Crime

Boise man who killed romantic rival near Depot sent to prison

Brandon T. Bahr appeared in court with his attorney during a video arraignment last September. He was sentenced Friday to 25 years to life.
Brandon T. Bahr appeared in court with his attorney during a video arraignment last September. He was sentenced Friday to 25 years to life. doswald@idahostatesman.com

At trial, Brandon T. Bahr testified that he fatally shot Zacheriah Peterson, 21, in self-defense outside the Boise Depot. He said he had no other choice.

The jury that convicted Bahr, 24, of first-degree murder didn’t buy his story. Neither did Ada County District Judge Patrick Owen, who on Friday sentenced Bahr to 25 years to life.

“I want to be clear: This is a case of premeditated, intentional murder,” Owen said.

Bahr was in a romantic relationship with a woman for about two years before it ended. The woman began seeing Peterson but contacted Bahr last fall to say she might be pregnant by him. On Sept. 23, she told him she was not pregnant. Bahr became upset and sent a series of angry text messages, including one where he threatened Peterson’s life.

The two men agreed to meet later that day at the Depot, where Bahr, wearing a bandana to hide his face, pulled out a stolen handgun and shot Peterson to death.

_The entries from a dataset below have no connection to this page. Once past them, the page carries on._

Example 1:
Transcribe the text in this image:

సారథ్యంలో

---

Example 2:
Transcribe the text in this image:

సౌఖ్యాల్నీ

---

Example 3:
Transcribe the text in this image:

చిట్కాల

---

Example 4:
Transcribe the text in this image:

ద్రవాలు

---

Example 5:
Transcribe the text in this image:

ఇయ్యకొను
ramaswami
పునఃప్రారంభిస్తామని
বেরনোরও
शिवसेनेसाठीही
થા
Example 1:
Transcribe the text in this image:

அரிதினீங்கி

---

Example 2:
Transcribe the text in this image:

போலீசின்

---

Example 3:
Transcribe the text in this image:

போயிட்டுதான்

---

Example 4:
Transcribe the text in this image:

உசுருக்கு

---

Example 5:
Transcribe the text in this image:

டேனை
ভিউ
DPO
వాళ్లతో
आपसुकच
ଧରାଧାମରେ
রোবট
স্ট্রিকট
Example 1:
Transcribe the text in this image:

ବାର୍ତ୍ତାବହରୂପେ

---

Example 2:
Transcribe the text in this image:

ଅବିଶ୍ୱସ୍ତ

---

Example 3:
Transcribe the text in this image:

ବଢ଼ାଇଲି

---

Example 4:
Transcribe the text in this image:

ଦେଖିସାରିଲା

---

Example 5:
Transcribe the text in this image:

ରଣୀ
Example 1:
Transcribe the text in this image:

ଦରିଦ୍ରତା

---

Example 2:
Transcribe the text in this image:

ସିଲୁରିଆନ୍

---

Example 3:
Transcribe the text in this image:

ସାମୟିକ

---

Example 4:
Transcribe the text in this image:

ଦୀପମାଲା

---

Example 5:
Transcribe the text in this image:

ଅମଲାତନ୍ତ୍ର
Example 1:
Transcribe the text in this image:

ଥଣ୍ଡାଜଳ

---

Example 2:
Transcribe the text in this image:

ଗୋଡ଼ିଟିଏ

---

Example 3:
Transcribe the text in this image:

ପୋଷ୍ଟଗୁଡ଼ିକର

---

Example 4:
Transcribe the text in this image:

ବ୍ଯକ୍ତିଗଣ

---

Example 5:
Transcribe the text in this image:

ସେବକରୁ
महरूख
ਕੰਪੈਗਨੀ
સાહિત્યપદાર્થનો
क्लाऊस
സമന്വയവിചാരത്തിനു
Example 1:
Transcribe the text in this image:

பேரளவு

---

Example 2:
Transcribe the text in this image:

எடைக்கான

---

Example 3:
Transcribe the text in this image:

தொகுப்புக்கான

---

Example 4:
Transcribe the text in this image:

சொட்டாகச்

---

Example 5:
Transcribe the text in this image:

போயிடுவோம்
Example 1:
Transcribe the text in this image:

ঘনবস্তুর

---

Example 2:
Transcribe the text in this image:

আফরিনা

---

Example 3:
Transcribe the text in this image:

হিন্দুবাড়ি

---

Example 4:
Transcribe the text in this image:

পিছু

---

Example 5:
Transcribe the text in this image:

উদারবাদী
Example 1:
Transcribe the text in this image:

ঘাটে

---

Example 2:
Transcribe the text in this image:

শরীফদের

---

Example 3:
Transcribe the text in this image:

“He ambushed Zacheriah Peterson. He thought he was going there for a confrontation, a fistfight at most,” Deputy Ada County Prosecutor Heather Reilly said. “The defendant had no intention of fighting or confronting verbally Zacheriah Peterson. He went there to kill him and he did.”

Peterson’s mother, Rhonda Blanton, said prosecutors had offered Bahr a deal before trial that would have resulted in a sentence of 25 years to life, but he rejected it.

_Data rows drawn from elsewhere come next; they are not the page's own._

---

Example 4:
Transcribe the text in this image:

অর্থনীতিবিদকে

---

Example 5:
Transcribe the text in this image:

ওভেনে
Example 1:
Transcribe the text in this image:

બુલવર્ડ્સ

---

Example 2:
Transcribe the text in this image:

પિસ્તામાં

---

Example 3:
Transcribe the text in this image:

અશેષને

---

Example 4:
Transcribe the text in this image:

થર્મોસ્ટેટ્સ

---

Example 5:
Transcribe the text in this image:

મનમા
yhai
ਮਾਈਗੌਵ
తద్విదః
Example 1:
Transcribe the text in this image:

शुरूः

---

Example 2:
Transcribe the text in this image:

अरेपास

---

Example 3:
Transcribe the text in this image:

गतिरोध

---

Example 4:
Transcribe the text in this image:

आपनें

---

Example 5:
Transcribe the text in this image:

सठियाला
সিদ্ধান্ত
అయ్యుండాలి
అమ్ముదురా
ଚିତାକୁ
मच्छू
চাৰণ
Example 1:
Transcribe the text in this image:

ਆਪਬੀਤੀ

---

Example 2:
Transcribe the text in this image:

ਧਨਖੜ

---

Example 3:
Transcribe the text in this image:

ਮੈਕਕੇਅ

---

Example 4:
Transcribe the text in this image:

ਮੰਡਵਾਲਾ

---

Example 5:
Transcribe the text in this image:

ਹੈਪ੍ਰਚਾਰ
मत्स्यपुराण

“In doing so, he literally dragged myself and my family through hell,” Blanton told Owen.

That bullet that hit my brother’s heart also destroyed the hearts of me and my family.

Judy Hunter, sister of Zacheriah Peterson

Peterson’s father, Troy Peterson, said he lost an older son 20 years ago and the loss never gets any easier.

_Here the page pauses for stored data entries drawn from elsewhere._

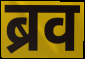
ब्रव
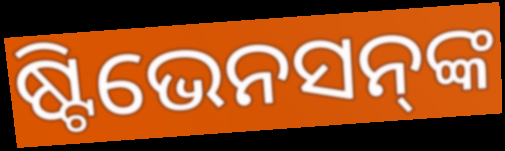
ଷ୍ଟିଭେନସନ୍‍ଙ୍କ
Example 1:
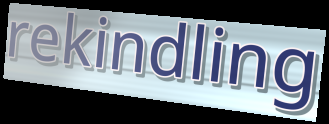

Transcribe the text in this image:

rekindling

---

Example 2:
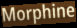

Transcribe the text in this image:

Morphine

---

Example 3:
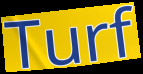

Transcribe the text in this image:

Turf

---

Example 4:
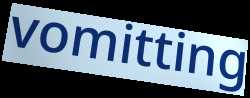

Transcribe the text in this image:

vomitting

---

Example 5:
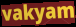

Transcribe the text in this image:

vakyam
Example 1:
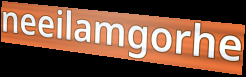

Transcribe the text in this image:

neeilamgorhe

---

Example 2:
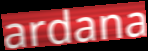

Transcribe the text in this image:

ardana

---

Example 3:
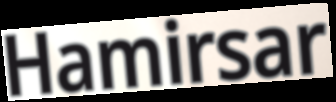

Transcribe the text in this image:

Hamirsar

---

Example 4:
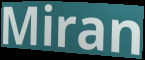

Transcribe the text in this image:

Miran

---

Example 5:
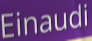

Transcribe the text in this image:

Einaudi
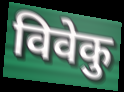
विवेकु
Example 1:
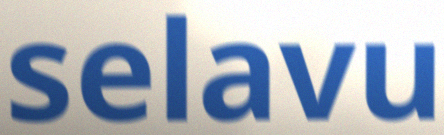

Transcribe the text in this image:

selavu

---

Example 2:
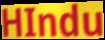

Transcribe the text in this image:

HIndu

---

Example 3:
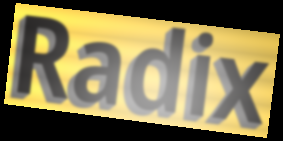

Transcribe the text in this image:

Radix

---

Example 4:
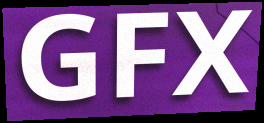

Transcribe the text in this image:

GFX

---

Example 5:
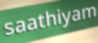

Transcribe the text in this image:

saathiyam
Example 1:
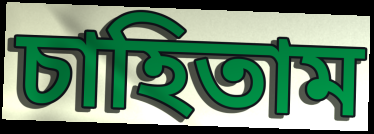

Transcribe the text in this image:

চাহিতাম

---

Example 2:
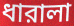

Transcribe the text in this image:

ধারালা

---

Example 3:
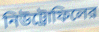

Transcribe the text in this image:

নিউট্রোফিলের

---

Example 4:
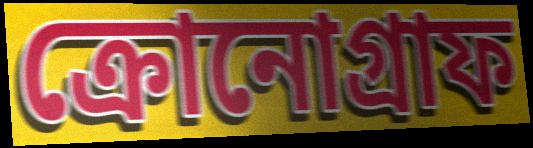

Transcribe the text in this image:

ক্রোনোগ্রাফ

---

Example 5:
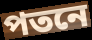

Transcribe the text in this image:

পতনে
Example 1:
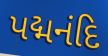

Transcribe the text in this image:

પદ્મનંદિ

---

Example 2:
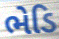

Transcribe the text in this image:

ભેડિ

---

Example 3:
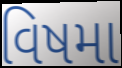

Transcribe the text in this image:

વિષમા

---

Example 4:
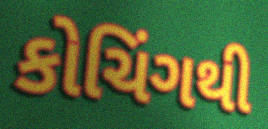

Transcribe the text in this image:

કોચિંગથી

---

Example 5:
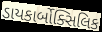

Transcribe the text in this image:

ડાયકાર્બોક્સિલિક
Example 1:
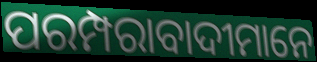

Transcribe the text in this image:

ପରମ୍ପରାବାଦୀମାନେ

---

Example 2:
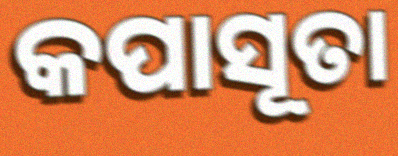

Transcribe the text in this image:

କପାସୂତା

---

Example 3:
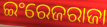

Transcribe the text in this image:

ଇଂରେଜରାଜା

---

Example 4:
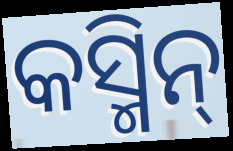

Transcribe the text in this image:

କସ୍ମିନ୍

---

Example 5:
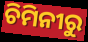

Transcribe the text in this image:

ଚିମିନୀରୁ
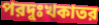
পরদুঃখকাতর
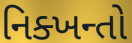
નિક્ખન્તો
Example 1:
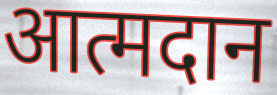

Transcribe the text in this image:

आत्मदान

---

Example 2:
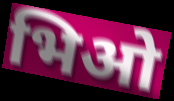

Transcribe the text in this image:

भिओ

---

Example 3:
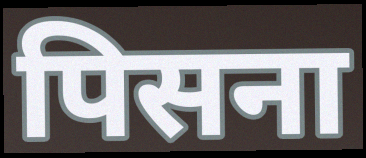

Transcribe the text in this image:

पिसना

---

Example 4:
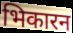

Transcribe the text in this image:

भिकारन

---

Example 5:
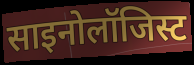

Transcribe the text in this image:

साइनोलॉजिस्ट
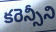
కరెన్సీని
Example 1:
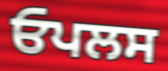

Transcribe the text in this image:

ਓਪਲਸ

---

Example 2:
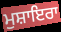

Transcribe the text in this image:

ਮੁਸ਼ਾਇਰਾ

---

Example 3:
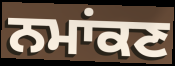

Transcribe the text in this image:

ਨਮਾਂਕਣ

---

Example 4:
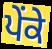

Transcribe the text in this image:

ਪੇਂਕੇ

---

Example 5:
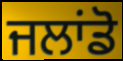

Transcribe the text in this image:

ਜਲਾਂਡੋ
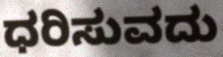
ಧರಿಸುವದು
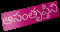
అసంతృప్తిని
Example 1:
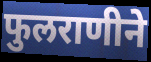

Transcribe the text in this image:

फुलराणीने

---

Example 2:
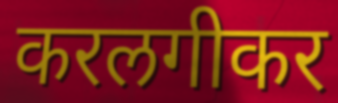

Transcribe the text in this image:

करलगीकर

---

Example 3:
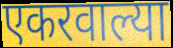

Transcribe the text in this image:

एकरवाल्या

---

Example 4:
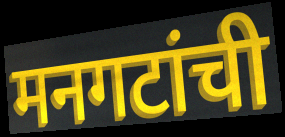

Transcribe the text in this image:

मनगटांची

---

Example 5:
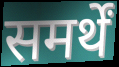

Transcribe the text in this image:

समर्थें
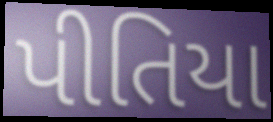
પીતિયા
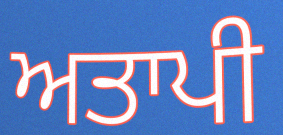
ਅਤਾਪੀ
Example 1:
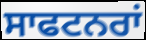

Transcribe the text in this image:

ਸਾਫਟਨਰਾਂ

“How can any decision made be considered fair or just? The defendant, he still has his eyes to see, ears to hear, hands to touch, a voice to be heard, and, of course, memories to be made,” Troy Peterson said. “I pray one day that the God I serve will give me the ability to forgive you and turn my anger into humble kindness.”

In addition to the murder charge, Bahr was convicted of felony grand theft in stealing the gun from his mother’s boyfriend, and of misdemeanor petit theft.

Reilly sought a minimum sentence of 40 years, while defense attorney Brian Marks asked that his client be given a sentence of 10 years to life.

Marks said his client understood that no matter the sentence, Peterson’s family would not be satisfied. He told Owen that Bahr said if he was in their shoes, he would feel the same way.

“If you have an individual who is able to place himself in the shoes of the victim’s family and understand where they’re coming from and acknowledge their hate and the distraction he has caused on their family, a 40-year prison sentence is not necessary,” Marks said.

Bahr apologized for taking away a “young man who didn’t need to die.” He said he was sorry.

“I wish I could take it back. I wish it wouldn’t have happened. But I know I can’t,” Bahr said. “I feel remorse every day of my life.”